There are sulphur fumes, "the stink of petroleum that blows across with the fumes of powder," and the searing of flesh ignited by a flame-thrower. There are "deathly exhalations and putrefaction" that cause nausea and retching among those who have somehow survived shot and shell.

What is heard

From the battlefield, the reader listens to the rasps and gasps of the dying, the calls for help, the cries of despair, the weeping, the croaking - and "one last gurgling rattle."

From a surgical tent, the reader hears a patient come out of anesthesia as "a screaming bundle of intolerable pain. Every day he lives will be a howling torture."

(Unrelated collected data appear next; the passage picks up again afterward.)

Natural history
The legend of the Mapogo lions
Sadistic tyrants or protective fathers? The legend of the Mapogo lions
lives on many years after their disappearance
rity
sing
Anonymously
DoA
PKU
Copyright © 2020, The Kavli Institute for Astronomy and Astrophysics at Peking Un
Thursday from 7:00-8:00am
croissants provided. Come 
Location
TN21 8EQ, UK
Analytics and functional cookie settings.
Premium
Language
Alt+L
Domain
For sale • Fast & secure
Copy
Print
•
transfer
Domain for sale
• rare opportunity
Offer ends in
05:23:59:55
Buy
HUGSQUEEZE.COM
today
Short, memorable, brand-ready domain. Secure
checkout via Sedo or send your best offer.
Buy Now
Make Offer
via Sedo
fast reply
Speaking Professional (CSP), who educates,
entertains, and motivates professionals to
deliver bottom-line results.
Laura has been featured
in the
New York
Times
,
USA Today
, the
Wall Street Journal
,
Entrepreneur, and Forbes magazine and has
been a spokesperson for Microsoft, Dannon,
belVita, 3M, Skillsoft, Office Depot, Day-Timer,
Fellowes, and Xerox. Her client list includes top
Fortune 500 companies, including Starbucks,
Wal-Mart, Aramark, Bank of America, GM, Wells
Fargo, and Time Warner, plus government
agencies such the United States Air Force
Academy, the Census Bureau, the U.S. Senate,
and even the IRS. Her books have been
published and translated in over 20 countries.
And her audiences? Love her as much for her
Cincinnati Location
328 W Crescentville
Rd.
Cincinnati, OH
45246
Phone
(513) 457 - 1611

No cordoning off can mask the sufferings of those who have been gassed; "who in day-long suffocation cough up their burnt lungs in clots."

Post-Traumatic Stress

In the prologue to his celebrated 1929 novel, Erich Maria Remarque declared that the book was not to be thought of as either "an accusation or a confession, and least of all an adventure, for death is not an adventure to those who stand face to face with it."

It was Remarque's 1917 front-line face-to-face engagements that, as an 18-year-old, informed his accounts and abhorrences. Those reverberations were meant to make the home front aware of the discomfiture of returnees who "though they may have escaped the war's shells, were [nevertheless] destroyed by them."

The novel's narrator - whose war experiences and wounds seem to parallel Remarque's - has a psychological armory that is increasingly stocked with realizations and resupplied with regrets: Even as bitterness and insanities "sink down in us like a stone, while we are still in the war," he understood that those thoughts "will awaken again, after the war." He explained, "Two years of shells and bombs - a man won't peel that off as easy as a sock."

A 14-day pass and home leave is but "a pause that only makes everything after it so much worse." The struggle for "disentanglement" is not something that those back home can fathom.

Can the Home Front begin to fathom the Front?

Remarque explained that, in action, the infantryman became an automaton. On leave, there is space and time for him to think about random misfortunes: There was the classmate who died following the amputation of his leg: "If only his leg had been six inches to right." And there was the soldier who had been blown out of his clothes: "If only he had run two yards farther to the left..." Another, diving to claw into the possible shield of earth, might have lived "had his back bent three inches further forward."

Can these accounts help those at home more fully grasp that for the bombarded and imperiled, whose finger-nails clawed for earthen refuge, "life" became "simply one continual watch against the menace of death"? How best to convey the dulling and inuring that transformed family members and friends "into unthinking animals" who develop "the weapon of instinct"?

That "weapon," Remarque explained, was reinforced with a "dullness, so that we do not go to pieces before the horror, which would overwhelm us if we had clear, conscious thought." The madness corresponded to "the indifference of wild creatures."

With indifference embedded, how could such a creature return to a semblance of a normal life? The narrator is not sanguine about adjusting to home life, should an armistice be reached, and he survive to welcome it: "We will not be able to find our way anymore."

New Rescue and Recovery missions

For those in VA hospitals, there are still psychological and emotional armistices to be negotiated. The resolution of those conflicts will require reinforcements by medical and psychological personnel - fresh troops (and new command structures) in a battle to retake stable, sane, ground; especially as new casualties are about to be suffered.